Im vergangenen Jahr hat die Stadt Köln 156 Strafanträge wegen Übergriffen auf Mitarbeiter des Ordnungsamtes gestellt, bis Juni dieses Jahres waren es 71 Strafanträge. Während der Hochphase der Corona-Pandemie waren es sogar 206 Strafanträge. Mitunter gingen seine Kolleginnen und Kollegen nicht mehr nur zu zweit, sondern in Dreierteams auf Streife, berichtete Mayer im vergangenen Jahr – aus Sicherheitsgründen. „Wenn wir in die Naturschutzgebiete gehen, an die Seen, dann treffen wir nicht nur auf einsichtige Menschen, die sagen: Danke, dass Sie mich daran erinnern, dass ich hier nicht baden darf. Sondern viele Leute werden dann echt fuchsig.“ Die Übergriffe machten ihm „große Sorgen“, die Bodycams – so Mayers Hoffnung – könnten dazu beitragen, hitzige Situationen früher zu beruhigen. Deswegen setzte er sich dafür ein, dass alle 156 Einsatzkräfte mit einer Bodycam ausgestattet werden.
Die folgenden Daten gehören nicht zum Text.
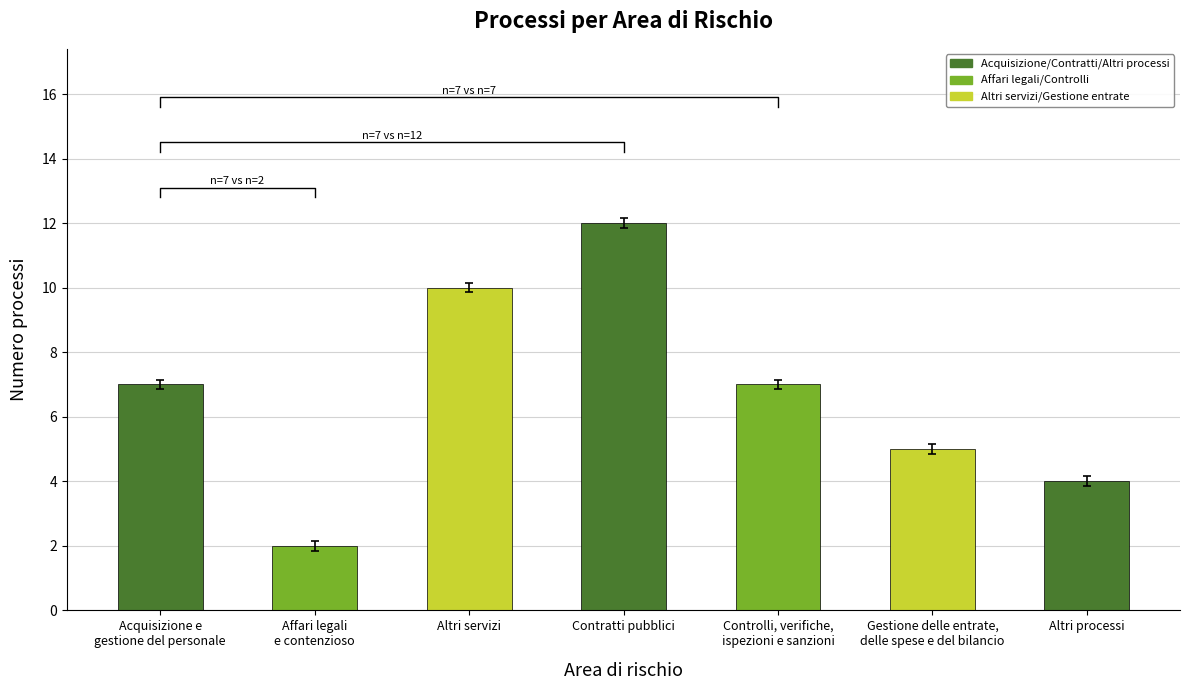

Does the chart contain any negative values?

No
Mit den nun geplanten Bodycams sollen aber nicht nur Mitarbeiter des Ordnungsamtes ausgestattet werden. 45 der 103 Geräte sind für Außendienst-Mitarbeiter des Ausländeramtes eingeplant. Auch bei diesen kommt es immer wieder zu aufgeheizten Situationen, etwa bei Abschiebungen. „Der Außendienst des Ausländeramtes benötigt Bodycams beispielsweise für gemeinsame Einsätze mit Zoll, Polizei, Ordnungsamt oder bei Einsätzen im Zusammenhang mit Rückführungen“, so der Stadtsprecher.
Die geplante Anzahl von höchstens 123 Bodycams reicht aus Sicht der Stadt aber aus. Man habe sich bewusst aus Gründen der Wirtschaftlichkeit dazu entschieden, nicht für jeden Mitarbeiter eine persönliche Bodycam anzuschaffen, so der Stadtsprecher. Die Anzahl reiche auch deswegen aus, „da sich in der Regel nicht alle Mitarbeiter gleichzeitig im Einsatz befinden“.
Bei der Polizei kommen Bodycams schon länger zum Einsatz. Und auch die KVB hat ihre Mitarbeiter bereits im vergangenen Jahr nach einer ebenfalls gelungenen Testphase mit Bodycams ausgestattet.